On 31 January 2010, as Xerez ranked last in the league, Calvo netted twice to help his team to come from behind against RCD Mallorca at home, in just the second win in 20 games. After being relegated, he signed a three-year contract with Udinese Calcio of the Serie A; on 13 July, however, he was transferred to Granada CF of the Spanish second division.

Calvo started in 15 of the league matches he appeared in his only season and scored three times, as the club achieved a second consecutive promotion. Still owned by the Italians, he spent the following campaign also in division two, with Hércules CF.

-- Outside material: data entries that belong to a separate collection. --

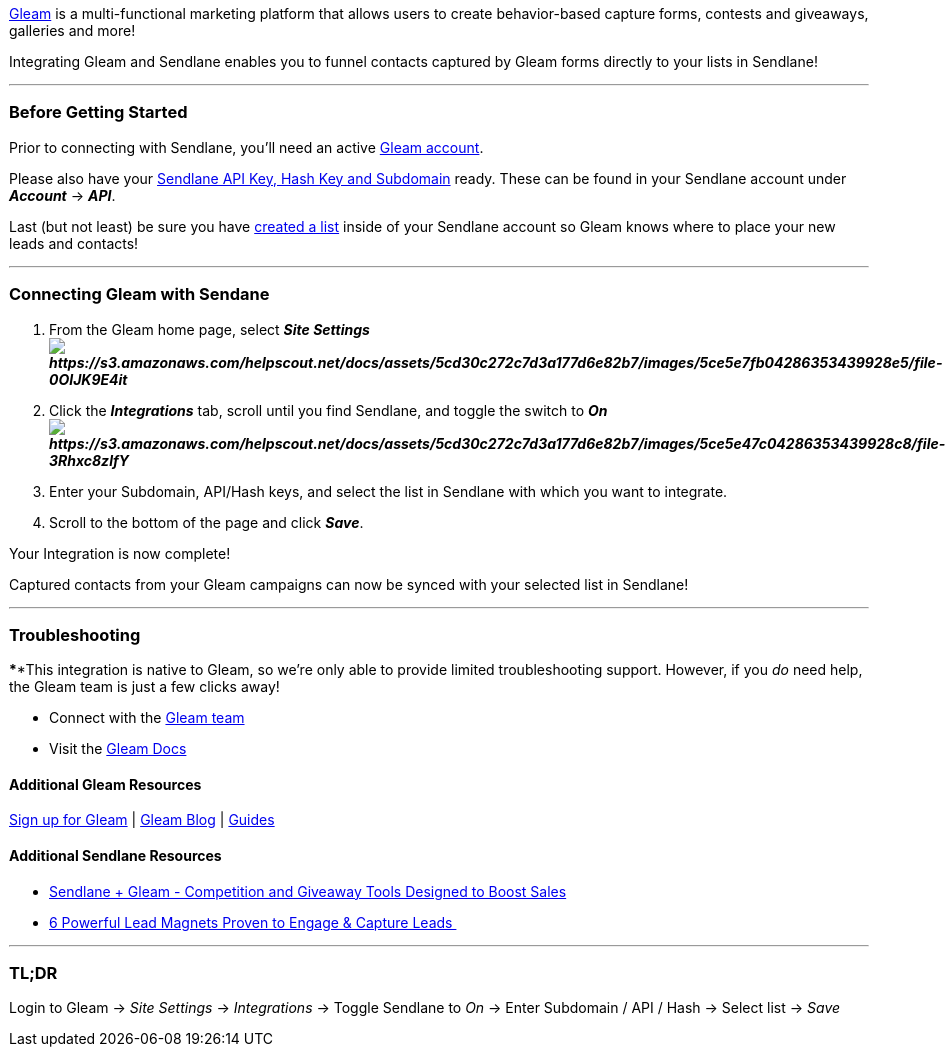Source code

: https://gleam.io/?via=1267658[Gleam] is a multi-functional marketing
platform that allows users to create behavior-based capture forms,
contests and giveaways, galleries and more!

Integrating Gleam and Sendlane enables you to funnel contacts captured
by Gleam forms directly to your lists in Sendlane!

'''''

=== Before Getting Started

Prior to connecting with Sendlane, you'll need an active
https://gleam.io/?via=1267658[Gleam account].

Please also have your
https://help.sendlane.com/article/71-how-to-find-your-api-key-api-hash-key-and-subdomain[Sendlane
API Key&#44; Hash Key and Subdomain] ready. These can be found in your
Sendlane account under *_Account_* → *_API_*.

Last (but not least) be sure you have
https://help.sendlane.com/article/125-creating-a-list[created a list]
inside of your Sendlane account so Gleam knows where to place your new
leads and contacts!

'''''

=== Connecting Gleam with Sendane

. From the Gleam home page, select *_Site Settings +
image:https://s3.amazonaws.com/helpscout.net/docs/assets/5cd30c272c7d3a177d6e82b7/images/5ce5e7fb04286353439928e5/file-0OIJK9E4it.png[https://s3.amazonaws.com/helpscout.net/docs/assets/5cd30c272c7d3a177d6e82b7/images/5ce5e7fb04286353439928e5/file-0OIJK9E4it]_*
. Click the *_Integrations_* tab, scroll until you find Sendlane, and
toggle the switch to *_On +
image:https://s3.amazonaws.com/helpscout.net/docs/assets/5cd30c272c7d3a177d6e82b7/images/5ce5e47c04286353439928c8/file-3Rhxc8zlfY.png[https://s3.amazonaws.com/helpscout.net/docs/assets/5cd30c272c7d3a177d6e82b7/images/5ce5e47c04286353439928c8/file-3Rhxc8zlfY]_*
. Enter your Subdomain, API/Hash keys, and select the list in Sendlane
with which you want to integrate.
. Scroll to the bottom of the page and click *_Save_*.

Your Integration is now complete! 

Captured contacts from your Gleam campaigns can now be synced with your
selected list in Sendlane!

'''''

=== Troubleshooting

****This integration is native to Gleam, so we're only able to provide
limited troubleshooting support. However, if you _do_ need help, the
Gleam team is just a few clicks away!

* Connect with the https://gleam.io/contact[Gleam team]
* Visit the https://gleam.io/docs[Gleam Docs]

==== Additional Gleam Resources

https://gleam.io/?via=1267658[Sign up for Gleam] |
https://gleam.io/blog/[Gleam Blog] | https://gleam.io/guides[Guides]

==== Additional Sendlane Resources

* https://www.sendlane.com/blog-posts/integration-spotlight-gleam[Sendlane
+ Gleam - Competition and Giveaway Tools Designed to Boost Sales]
* https://www.sendlane.com/blog-posts/powerful-lead-magnets[6 Powerful
Lead Magnets Proven to Engage & Capture Leads ]

'''''

=== TL;DR

Login to Gleam → _Site Settings_ → _Integrations_ → Toggle Sendlane to
_On_ → Enter Subdomain / API / Hash → Select list → _Save_ 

After his contract with Udinese expired, Calvo joined UD Almería on 31 August 2012. He played the following years in the Super League Greece, with Skoda Xanthi FC.

On 25 August 2015, Calvo returned to Spain after agreeing to a one-year deal with SD Huesca, newly promoted to the second tier. After representing in quick succession Cádiz CF, CF Badalona and Recreativo de Huelva, he moved to Indian Super League franchise Jamshedpur FC on 10 August 2018.

In August 2020, following a very brief spell in Malta with Sliema Wanderers FC, the 35-year-old Calvo returned to Xerez, now in the Tercera División.